Bilindiği üzere araçlarda zorunlu trafik sigortası yapılmadan araç satışı yapılmıyor. Firmalar aracın satışı sırasında sigorta yaparken alıcıyı yeni müşteri gibi algıladığında poliçe yüksek fiyattan çıkıyor.
TÜKETİCİ MAĞDURİYETLERİNDE ARTIŞ YAŞANDI
İkinci el araç alım satımlarında getirilen sigorta zorunluluğu önemli sorunlara, fırsatçılığa ve tüketici hak kayıplarına da neden oluyor. Bu duruma başta galericiler olmak üzere birçok sürücü tepkili.
HASARSIZLIK İNDİRİMİ SİSTEMDE GÖRÜNMÜYOR
İkinci el araç alımında noter işlemleri yapılırken aracın yeni sahibi zorunlu mali sorumluluk sigortası yapmak istediğinde, aracın tescil bilgileri sisteme girildiğinde sürücünün sahip olduğu indirimler yeni araç için görülmüyor. İkinci el araç devirlerinde zorunlu mali sorumluluk sigortasında sistem aracın yeni sahibinin indirimlerini göremediği için iki kat yüksek fiyat veriyor. Başvurup indirimli yeni poliçe düzenlenmediğinde alıcıların toplam kaybı binlerce lirayı bulabiliyor.
Örneğin yıllardır aldığı hasarsızlık indirimleri bulunan ve 8. basamağa girip yaklaşık 5.400 TL sigorta primi ödemesi gereken bir sürücü, yeni bir araç için sistemden fiyat aldığında 4. basamak olarak değerlendirilip 10 bin 888 TL prim ödemek zorunda kalıyor. Neredeyse iki katı prim ödeyip sigorta poliçesini alan sürücü, noterden devir işlemlerini yaptırıyor.

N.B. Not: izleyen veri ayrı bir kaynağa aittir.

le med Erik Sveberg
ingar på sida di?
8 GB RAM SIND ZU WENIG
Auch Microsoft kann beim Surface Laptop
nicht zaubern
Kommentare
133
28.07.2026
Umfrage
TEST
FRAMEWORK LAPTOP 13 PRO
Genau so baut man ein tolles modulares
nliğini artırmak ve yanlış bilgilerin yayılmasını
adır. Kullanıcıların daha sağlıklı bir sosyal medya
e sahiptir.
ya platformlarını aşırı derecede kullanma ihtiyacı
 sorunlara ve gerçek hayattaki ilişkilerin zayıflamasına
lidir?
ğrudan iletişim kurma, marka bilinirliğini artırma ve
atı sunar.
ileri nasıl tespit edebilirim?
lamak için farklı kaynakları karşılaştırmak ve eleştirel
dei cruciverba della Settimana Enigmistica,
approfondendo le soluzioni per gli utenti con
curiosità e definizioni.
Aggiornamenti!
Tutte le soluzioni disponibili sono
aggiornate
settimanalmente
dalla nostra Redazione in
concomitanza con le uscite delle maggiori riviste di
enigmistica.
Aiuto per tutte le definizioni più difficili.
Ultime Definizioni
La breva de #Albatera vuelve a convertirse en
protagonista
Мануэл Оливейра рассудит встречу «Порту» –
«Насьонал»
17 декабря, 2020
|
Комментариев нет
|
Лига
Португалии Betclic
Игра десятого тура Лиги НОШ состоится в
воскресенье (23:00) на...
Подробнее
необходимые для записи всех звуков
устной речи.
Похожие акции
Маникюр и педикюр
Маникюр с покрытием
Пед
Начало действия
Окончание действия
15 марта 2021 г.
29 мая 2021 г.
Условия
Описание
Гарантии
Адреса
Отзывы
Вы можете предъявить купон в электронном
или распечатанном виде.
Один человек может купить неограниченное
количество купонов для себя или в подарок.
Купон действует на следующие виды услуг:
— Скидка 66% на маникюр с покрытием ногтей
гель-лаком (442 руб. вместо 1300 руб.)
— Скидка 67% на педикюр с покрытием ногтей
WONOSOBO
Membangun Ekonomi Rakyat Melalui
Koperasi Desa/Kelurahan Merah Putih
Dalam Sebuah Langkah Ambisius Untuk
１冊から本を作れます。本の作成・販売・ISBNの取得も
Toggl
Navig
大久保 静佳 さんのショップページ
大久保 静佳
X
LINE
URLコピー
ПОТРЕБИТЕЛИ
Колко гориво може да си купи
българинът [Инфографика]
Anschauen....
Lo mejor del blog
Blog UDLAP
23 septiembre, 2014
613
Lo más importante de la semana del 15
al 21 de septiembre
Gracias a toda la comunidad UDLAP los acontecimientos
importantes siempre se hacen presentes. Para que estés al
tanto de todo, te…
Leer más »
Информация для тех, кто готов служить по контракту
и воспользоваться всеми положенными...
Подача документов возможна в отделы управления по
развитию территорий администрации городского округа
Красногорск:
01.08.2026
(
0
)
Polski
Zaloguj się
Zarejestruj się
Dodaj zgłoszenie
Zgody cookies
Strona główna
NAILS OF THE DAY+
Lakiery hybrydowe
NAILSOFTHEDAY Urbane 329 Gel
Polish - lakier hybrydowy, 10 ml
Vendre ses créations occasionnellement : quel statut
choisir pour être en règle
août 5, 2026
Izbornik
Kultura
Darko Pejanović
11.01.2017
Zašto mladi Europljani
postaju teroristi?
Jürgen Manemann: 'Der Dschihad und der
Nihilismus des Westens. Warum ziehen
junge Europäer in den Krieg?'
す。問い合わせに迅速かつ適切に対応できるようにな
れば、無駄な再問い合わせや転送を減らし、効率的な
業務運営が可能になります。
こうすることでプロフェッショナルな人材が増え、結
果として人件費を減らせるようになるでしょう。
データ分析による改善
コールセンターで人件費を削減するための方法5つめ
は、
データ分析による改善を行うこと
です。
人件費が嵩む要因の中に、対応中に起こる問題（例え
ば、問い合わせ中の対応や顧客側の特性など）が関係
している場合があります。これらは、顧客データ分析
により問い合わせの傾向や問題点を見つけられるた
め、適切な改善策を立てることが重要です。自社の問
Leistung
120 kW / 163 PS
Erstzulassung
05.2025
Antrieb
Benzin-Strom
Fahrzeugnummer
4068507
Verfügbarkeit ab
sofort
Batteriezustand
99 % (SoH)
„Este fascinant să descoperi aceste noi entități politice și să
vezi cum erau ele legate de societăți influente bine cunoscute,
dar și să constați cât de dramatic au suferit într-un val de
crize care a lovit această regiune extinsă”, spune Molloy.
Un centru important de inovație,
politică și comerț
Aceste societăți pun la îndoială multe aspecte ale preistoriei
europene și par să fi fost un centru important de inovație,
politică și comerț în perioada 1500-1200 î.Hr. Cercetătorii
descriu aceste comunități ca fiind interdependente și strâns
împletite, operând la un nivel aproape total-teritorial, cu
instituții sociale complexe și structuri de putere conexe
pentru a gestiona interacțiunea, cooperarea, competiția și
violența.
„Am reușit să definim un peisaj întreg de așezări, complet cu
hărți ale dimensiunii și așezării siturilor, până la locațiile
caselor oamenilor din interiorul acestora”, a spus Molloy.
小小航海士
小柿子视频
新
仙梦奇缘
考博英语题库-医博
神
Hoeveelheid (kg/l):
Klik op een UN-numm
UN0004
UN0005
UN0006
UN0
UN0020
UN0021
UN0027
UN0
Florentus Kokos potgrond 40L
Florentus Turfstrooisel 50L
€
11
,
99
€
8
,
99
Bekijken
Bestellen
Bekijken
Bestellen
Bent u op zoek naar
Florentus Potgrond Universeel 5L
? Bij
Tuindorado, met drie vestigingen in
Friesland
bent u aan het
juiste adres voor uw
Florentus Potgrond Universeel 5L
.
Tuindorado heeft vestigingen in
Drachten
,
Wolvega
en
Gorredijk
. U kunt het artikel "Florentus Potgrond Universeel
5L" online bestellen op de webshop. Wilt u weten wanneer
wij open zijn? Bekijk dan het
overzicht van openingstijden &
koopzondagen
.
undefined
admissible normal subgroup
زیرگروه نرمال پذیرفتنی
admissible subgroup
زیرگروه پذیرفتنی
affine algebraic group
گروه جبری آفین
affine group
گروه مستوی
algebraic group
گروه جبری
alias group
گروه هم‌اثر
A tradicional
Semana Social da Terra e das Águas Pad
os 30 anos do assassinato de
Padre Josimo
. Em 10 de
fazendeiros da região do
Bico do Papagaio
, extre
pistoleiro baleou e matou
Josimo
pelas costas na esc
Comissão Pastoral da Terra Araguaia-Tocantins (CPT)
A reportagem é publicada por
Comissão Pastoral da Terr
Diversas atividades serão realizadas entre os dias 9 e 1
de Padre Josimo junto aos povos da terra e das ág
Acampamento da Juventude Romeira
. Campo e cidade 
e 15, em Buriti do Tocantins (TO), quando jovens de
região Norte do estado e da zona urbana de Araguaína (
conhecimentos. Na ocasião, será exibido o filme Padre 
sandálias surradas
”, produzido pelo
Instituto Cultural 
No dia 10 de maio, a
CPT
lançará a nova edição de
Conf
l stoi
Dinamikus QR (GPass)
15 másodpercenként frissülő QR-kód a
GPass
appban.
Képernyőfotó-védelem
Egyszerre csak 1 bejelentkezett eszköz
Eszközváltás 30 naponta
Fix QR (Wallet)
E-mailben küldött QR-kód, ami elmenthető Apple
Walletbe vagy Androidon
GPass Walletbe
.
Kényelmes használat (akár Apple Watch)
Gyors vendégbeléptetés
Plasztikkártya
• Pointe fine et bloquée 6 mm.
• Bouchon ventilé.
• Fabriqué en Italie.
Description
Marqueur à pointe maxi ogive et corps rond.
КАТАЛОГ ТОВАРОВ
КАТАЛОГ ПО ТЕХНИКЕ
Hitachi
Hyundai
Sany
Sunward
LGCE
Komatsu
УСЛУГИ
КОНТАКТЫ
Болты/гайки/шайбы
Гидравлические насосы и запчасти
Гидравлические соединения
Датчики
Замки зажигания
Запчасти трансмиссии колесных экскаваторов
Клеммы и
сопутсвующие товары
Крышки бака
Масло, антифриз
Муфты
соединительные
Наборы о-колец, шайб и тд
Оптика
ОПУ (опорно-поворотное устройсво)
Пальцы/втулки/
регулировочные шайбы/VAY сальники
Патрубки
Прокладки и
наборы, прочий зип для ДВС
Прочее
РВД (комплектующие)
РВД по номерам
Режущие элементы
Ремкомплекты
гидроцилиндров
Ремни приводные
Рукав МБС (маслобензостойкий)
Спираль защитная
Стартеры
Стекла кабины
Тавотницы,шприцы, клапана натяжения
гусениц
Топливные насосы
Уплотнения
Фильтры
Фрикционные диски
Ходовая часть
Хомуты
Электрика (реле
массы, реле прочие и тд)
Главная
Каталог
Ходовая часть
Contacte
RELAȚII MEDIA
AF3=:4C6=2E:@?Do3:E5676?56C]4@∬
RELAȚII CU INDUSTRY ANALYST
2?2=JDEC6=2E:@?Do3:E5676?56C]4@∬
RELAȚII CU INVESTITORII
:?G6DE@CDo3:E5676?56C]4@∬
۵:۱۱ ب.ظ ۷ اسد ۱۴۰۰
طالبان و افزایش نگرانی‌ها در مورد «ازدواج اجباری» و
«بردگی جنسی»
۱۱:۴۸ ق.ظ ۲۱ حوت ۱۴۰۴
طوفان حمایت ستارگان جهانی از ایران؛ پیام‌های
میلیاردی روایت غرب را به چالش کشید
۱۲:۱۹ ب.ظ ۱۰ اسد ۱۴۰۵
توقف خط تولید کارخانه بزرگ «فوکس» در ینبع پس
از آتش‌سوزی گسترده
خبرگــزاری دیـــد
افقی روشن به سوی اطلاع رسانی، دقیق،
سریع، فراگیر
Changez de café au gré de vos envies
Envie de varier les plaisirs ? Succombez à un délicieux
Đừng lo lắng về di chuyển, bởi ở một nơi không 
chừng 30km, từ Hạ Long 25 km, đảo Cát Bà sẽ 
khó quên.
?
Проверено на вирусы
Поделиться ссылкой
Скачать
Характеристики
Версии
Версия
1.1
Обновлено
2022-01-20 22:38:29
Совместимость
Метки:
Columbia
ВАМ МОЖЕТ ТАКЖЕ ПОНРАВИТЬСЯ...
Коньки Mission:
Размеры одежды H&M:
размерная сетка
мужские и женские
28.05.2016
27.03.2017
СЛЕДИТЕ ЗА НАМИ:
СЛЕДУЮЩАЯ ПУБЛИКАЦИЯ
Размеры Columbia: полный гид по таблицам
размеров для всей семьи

Bu mağduriyet sistemdeki sıkıntıları gözler önüne seriyor.
UYGULANACAK AZAMİ PRİM ARTARKEN HAK KAYIPLARI DA ARTACAK
Mali sorumluluk sigortasında 1 Ocak 2025 tarihinden itibaren geçerli olmak üzere uygulanacak azami primler, 2024 yılı Aralık ayında uygulanan azami primlere göre; taksi, minibüs, otobüs, kamyon ve çekici araç gruplarında artacak. Dolayısıyla sürücülerin hak kayıpları daha da artmış olacak.